» **What you are asked to do**: Pull out each line in the entries below that contains the string "acousticguitarsteel", treating uppercase and lowercase as different.

── Dataset records

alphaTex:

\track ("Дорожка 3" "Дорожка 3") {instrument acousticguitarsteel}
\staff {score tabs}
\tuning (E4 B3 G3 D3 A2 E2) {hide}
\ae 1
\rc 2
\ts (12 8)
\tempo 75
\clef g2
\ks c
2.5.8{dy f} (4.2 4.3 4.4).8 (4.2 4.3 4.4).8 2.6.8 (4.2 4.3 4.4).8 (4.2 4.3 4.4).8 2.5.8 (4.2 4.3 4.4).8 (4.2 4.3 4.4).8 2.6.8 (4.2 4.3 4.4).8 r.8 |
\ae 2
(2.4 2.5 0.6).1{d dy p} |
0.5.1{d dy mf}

────

» **Result of this exercise**:
\track ("Дорожка 3" "Дорожка 3") {instrument acousticguitarsteel}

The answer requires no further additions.